BEGIN Source text

# Kreg Pocket Hole Dimensions



## NewBi (Mar 23, 2017)

Greetings,

Do anyone happen to have the Kreg K3DGB K3 jig dimensions? I am wanting to try and make one (jut because) but I don't know the dimensions of the hole spacing.



Thanks,

Gary


----------



## johnep (Apr 12, 2007)

Go on the Kreg site and watch the demo.
johnep


----------



## NewBi (Mar 23, 2017)

johnep1934 said:


> Go on the Kreg site and watch the demo.
> johnep


Thanks for the reply.


Gary


----------



## GuitarPhotographer (Jun 26, 2015)

I don't think the spacing between the guide holes is critical. The holes seem to be spaced for convenience, unless I missed something. I've been using one for a couple of years and just adjust how I clamp the work when I set up.


----------



## Toolman50 (Mar 22, 2015)

The spacing of the holes can vary. 
The angle and the depth are what are both constant. 
Depending on the width of the board you can install 2, 3, 4 or more screws. You can space the screws accordingly. My jig has the centers for two screws about 1 1/4” apart but I don’t always install it that way. My jig is plastic with a metal insert set for depth. The Kreg drill bit is proprietary to the jig and the screws are designed specifically for the operation. 
If you plan on building a lot of faceframes, I suggest you bite the bullet and buy a simple Kreg starter set. Very handy.


----------

END Source text

Your instructions: From the Kreg pocket hole thread, repeat word for word the part that opens with the words containing "Depending on the" and closes with "set. Very handy.".

BEGIN Given data

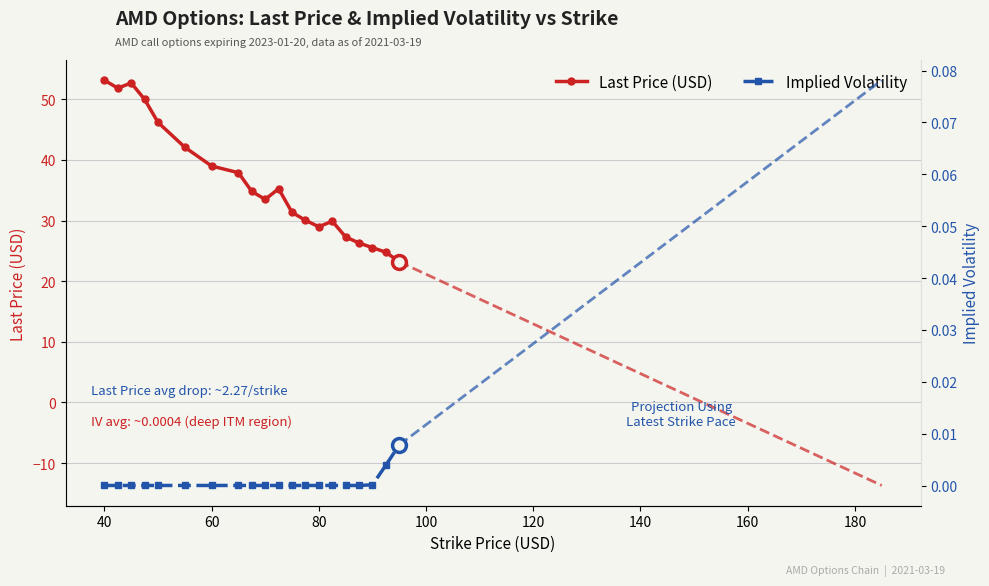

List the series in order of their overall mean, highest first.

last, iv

END Given data

Result for this task:
Depending on the width of the board you can install 2, 3, 4 or more screws. You can space the screws accordingly. My jig has the centers for two screws about 1 1/4” apart but I don’t always install it that way. My jig is plastic with a metal insert set for depth. The Kreg drill bit is proprietary to the jig and the screws are designed specifically for the operation. 
If you plan on building a lot of faceframes, I suggest you bite the bullet and buy a simple Kreg starter set. Very handy.